Once they’d brought their laughter under control, Escobar continued with his pitch. “The thing is, if we can open those markets—and if anyone can do it, Lion can—we’re going to need to boost production.”
“We’re already at full capacity,” Gaviria said. “Round-the-clock shifts at every plant.”
“Then we need to expand capacity,” Escobar countered. “There’s plenty of room around our jungle lab in Caquetá, no? And a local work force in San Vicente del Caguán that would probably love some good jobs.”
Gaviria shuddered. “I hate it out there, hermano. All those bugs. The snakes. Everything’s wet all the time.”
“I’m not saying we have to move there. A few weeks, maybe, to oversee the expansion. It won’t be so bad. We’ll bring in some whores to keep us and the workers entertained.” Escobar looked over his shoulder at Aguilar, standing there pretending he wasn’t listening. “Even Jaguar appreciates a good whore, don’t you, Jaguar?”
“I suppose,” Aguilar replied.
“Have you ever spent time in the deep jungle?”
“My father used to take me camping in the forest, but never the real jungle.”
“Well, you’ll come with us, then. It’s an incredible place, the jungle. You might even see a real jaguar or two.”
>
“Thank you, Don Pablo.”
“When are we doing this, Pablo?” Gaviria asked.
“As soon as we can. Once Lion has the arrangements ready, I want to be able to start pumping out product right away.”
It took most of a month to gather the necessary equipment and supplies and get it all loaded onto a caravan of military-style trucks with canopies over the beds. But Escobar was true to his word, and when the expedition eventually started out, Aguilar rode in the third truck, along with some of the other sicarios and several crates of laboratory equipment. Several times in the intervening weeks, he had thought about contacting his father, to remind him of his childhood fascination with Tarzan and jungles. But every time he started to, he remembered how their last encounters had gone, and he changed his mind. His father didn’t want to hear from him—he would probably hope that Aguilar would go into the jungle and never return.
The journey was a long one. Highways led through Bogotá and decent, paved roads carried them all the way to Calamar. After that, though, most roads were unpaved. Bridges over the many rivers and streams were in various states of disrepair. More than once, trucks had to be unloaded and cargo carried across by hand, to avoid overstressing them.

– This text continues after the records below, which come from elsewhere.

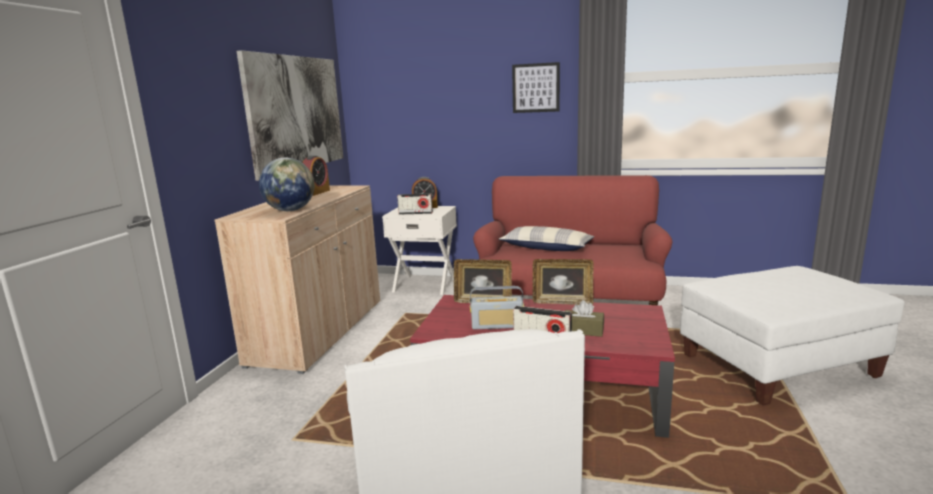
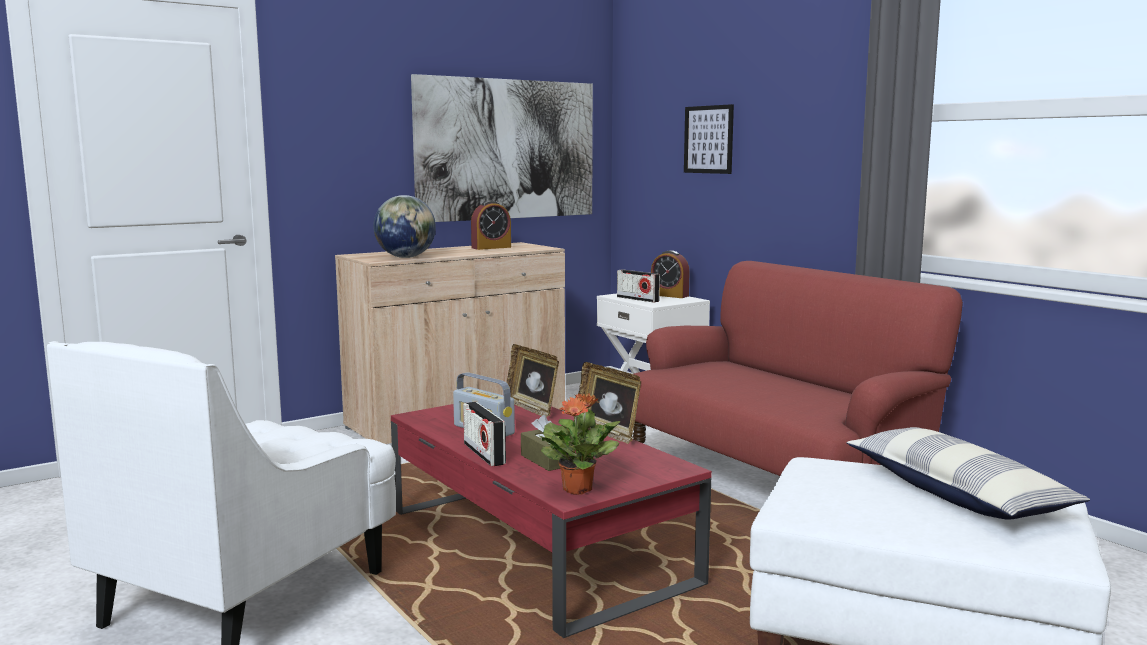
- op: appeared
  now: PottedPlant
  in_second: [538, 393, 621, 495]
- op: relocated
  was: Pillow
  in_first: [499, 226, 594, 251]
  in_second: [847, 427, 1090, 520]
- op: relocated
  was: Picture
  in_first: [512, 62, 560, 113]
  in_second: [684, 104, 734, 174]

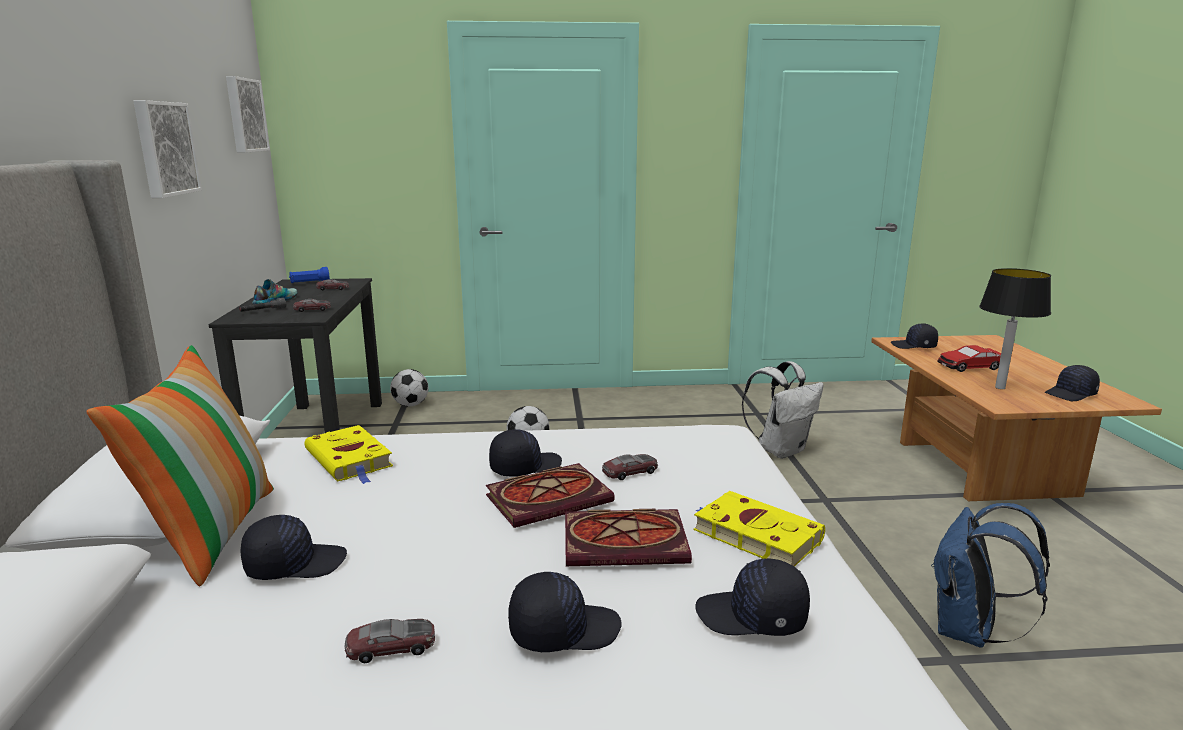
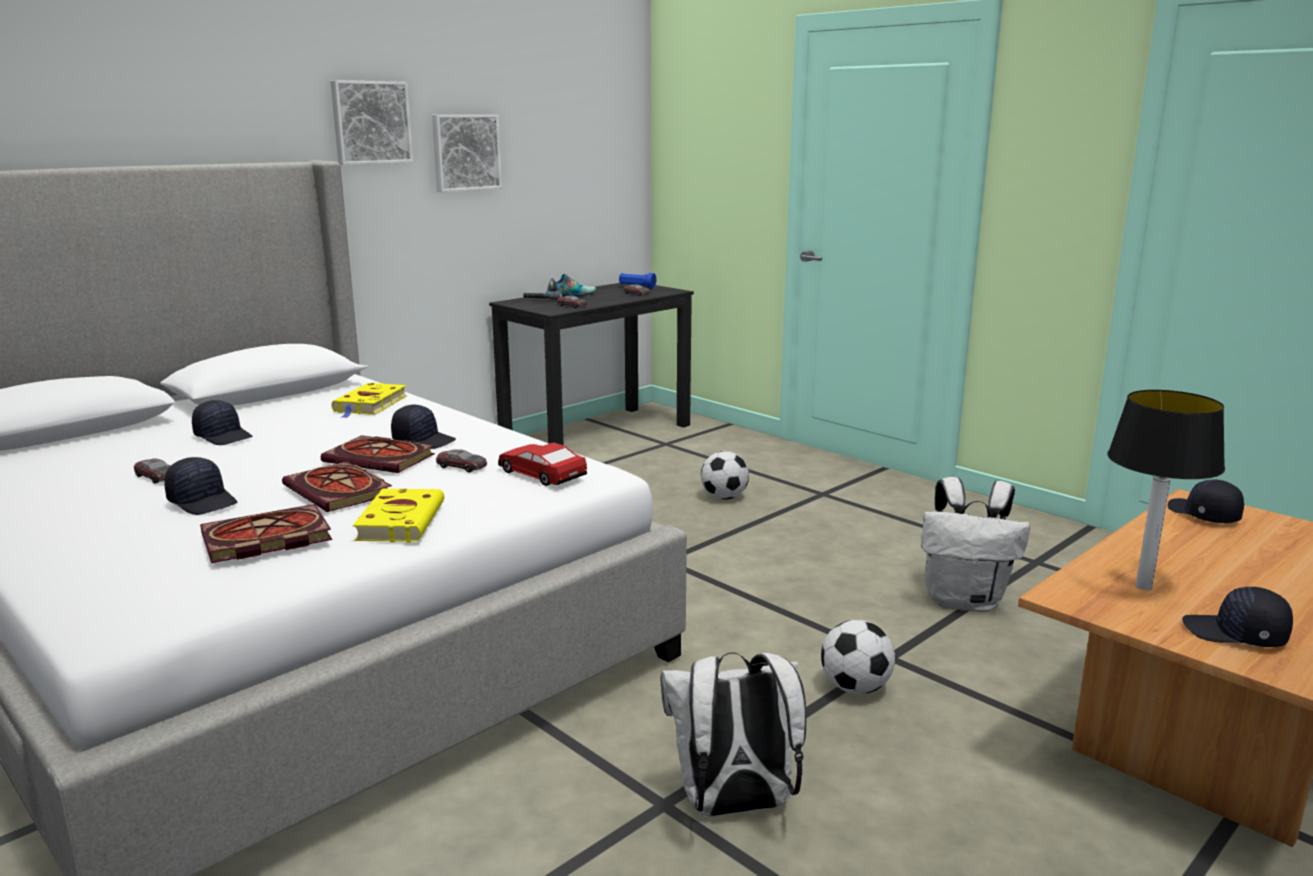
- op: missing
  was: Pillow
  in_first: [86, 345, 274, 586]
- op: relocated
  was: Picture
  in_first: [226, 76, 270, 153]
  in_second: [331, 80, 413, 165]
- op: relocated
  was: Football
  in_first: [390, 369, 429, 406]
  in_second: [821, 620, 895, 694]
- op: relocated
  was: ToyCar
  in_first: [937, 345, 1001, 372]
  in_second: [498, 442, 587, 486]
- op: exchanged
  was: BlackCap
  now: Book
  in_first: [696, 558, 810, 636]
  in_second: [200, 504, 332, 563]
- op: colour
  was: BlueBackpack
  now: WhiteBackpack
  in_first: [931, 503, 1050, 648]
  in_second: [660, 652, 806, 816]

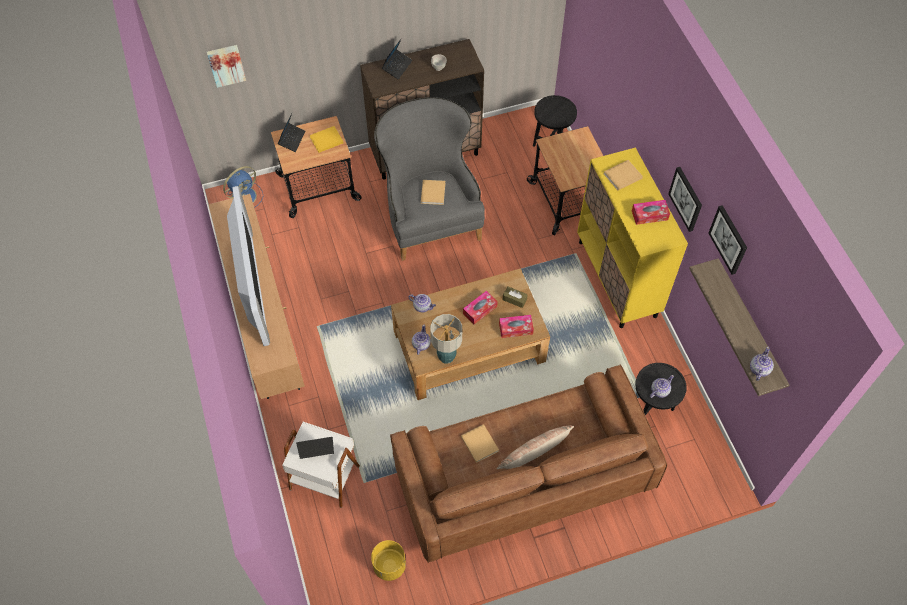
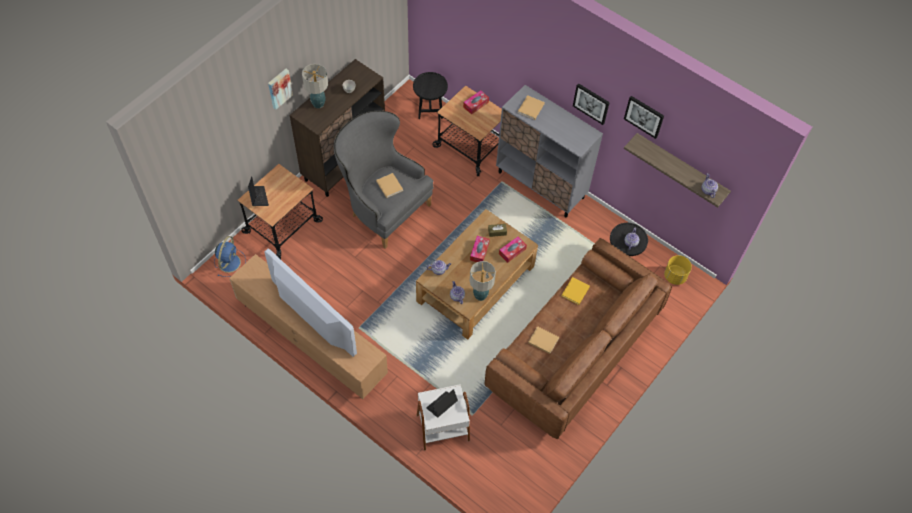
- op: missing
  was: Pillow
  in_first: [497, 425, 574, 469]
- op: relocated
  was: Picture
  in_first: [207, 45, 246, 88]
  in_second: [268, 69, 293, 110]
- op: relocated
  was: YellowBook
  in_first: [310, 126, 343, 153]
  in_second: [562, 277, 590, 305]
- op: relocated
  was: YellowPlanter
  in_first: [371, 540, 406, 581]
  in_second: [664, 255, 692, 285]
- op: relocated
  was: TissueBox
  in_first: [632, 200, 670, 225]
  in_second: [463, 90, 489, 115]
- op: exchanged
  was: Laptop
  now: TableLamp
  in_first: [382, 38, 412, 79]
  in_second: [302, 64, 328, 108]
- op: colour
  was: YellowCabinet
  now: GreyCabinet
  in_first: [577, 147, 688, 328]
  in_second: [496, 85, 603, 217]

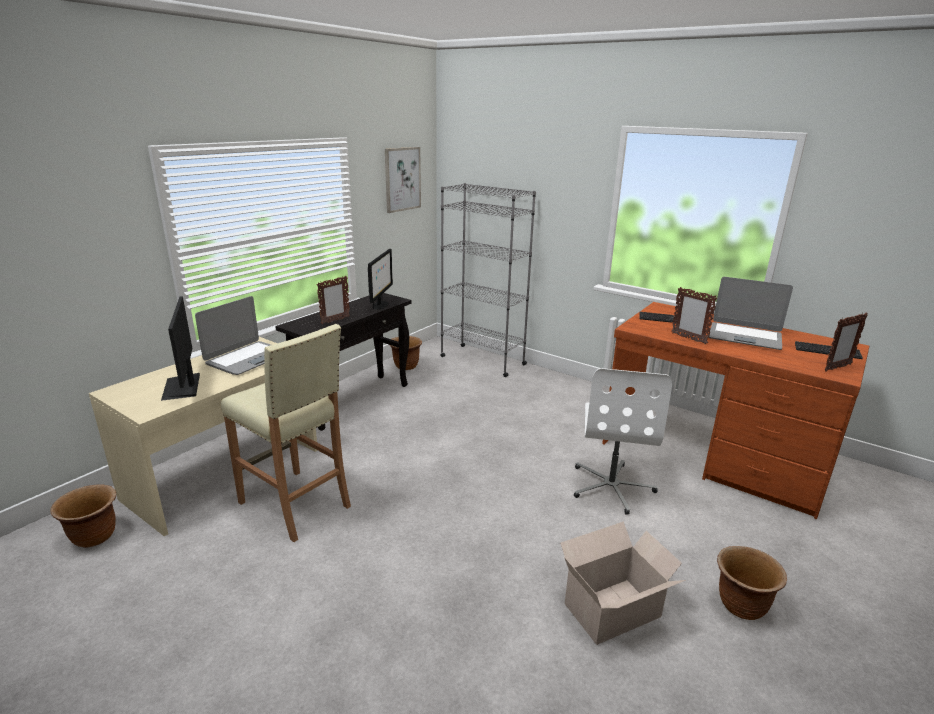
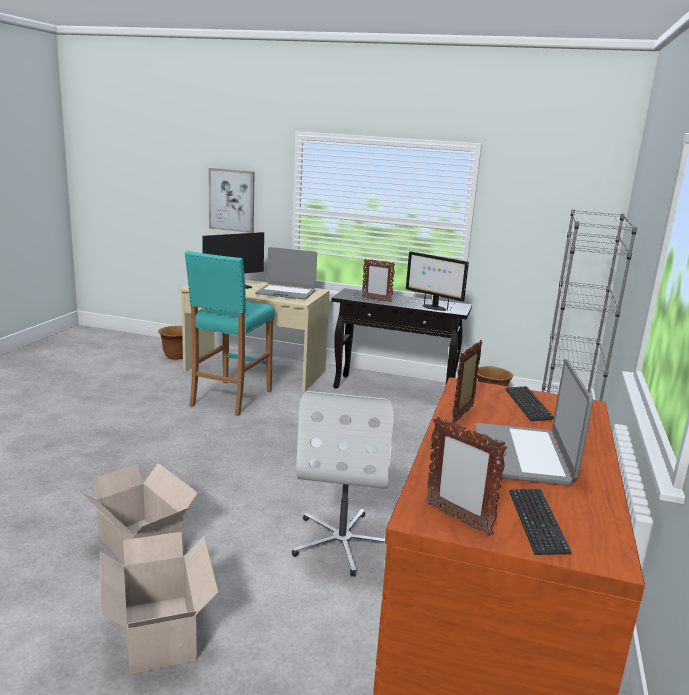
- op: relocated
  was: Picture
  in_first: [385, 147, 421, 213]
  in_second: [208, 168, 255, 233]
- op: exchanged
  was: BrownPlanter
  now: CardboardBox
  in_first: [717, 546, 787, 620]
  in_second: [100, 532, 218, 675]
- op: colour
  was: BeigeStool
  now: TurquoiseStool
  in_first: [221, 324, 351, 542]
  in_second: [185, 251, 275, 416]
- op: spun
  was: Monitor
  in_first: [368, 249, 393, 309]
  in_second: [406, 251, 469, 311]
  clockwise: 45
- op: spun
  was: WhiteOfficeChair
  in_first: [574, 368, 672, 515]
  in_second: [292, 391, 394, 577]
  clockwise: -75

The deeper into the jungle they went, the more Aguilar realized why Gaviria hated it. The insects really were far more numerous than in populated areas. And huge—he saw a spider bigger than his hand dangling from a web strung between three trees. Biting bugs, mosquitoes, and others were everywhere, and no amount of repellent could keep them off. The humidity increased deep in the trees; sweat poured off him in waterfalls, and he had to keep drinking water to stay hydrated. It was never quiet; the ripe, pungent air was full of sound every moment of every day.
At one point on the ride, with every irregularity in the road bouncing him and making his muscles ache, he managed to fall asleep in his seat. He dreamed that he was riding a horse. It was in Colombia’s old days, and he worked for a ranch, and a big cat—cougar, jaguar, something—had been preying on the cattle and sheep. He was tracking it, but instead of a .44 rifle, an AR-15 lay across his saddle, and instead of reins he held onto ropes of fire that didn’t burn his hands. He woke before he found the cat, but not before the sensation of being watched raised the hairs on the back of his neck.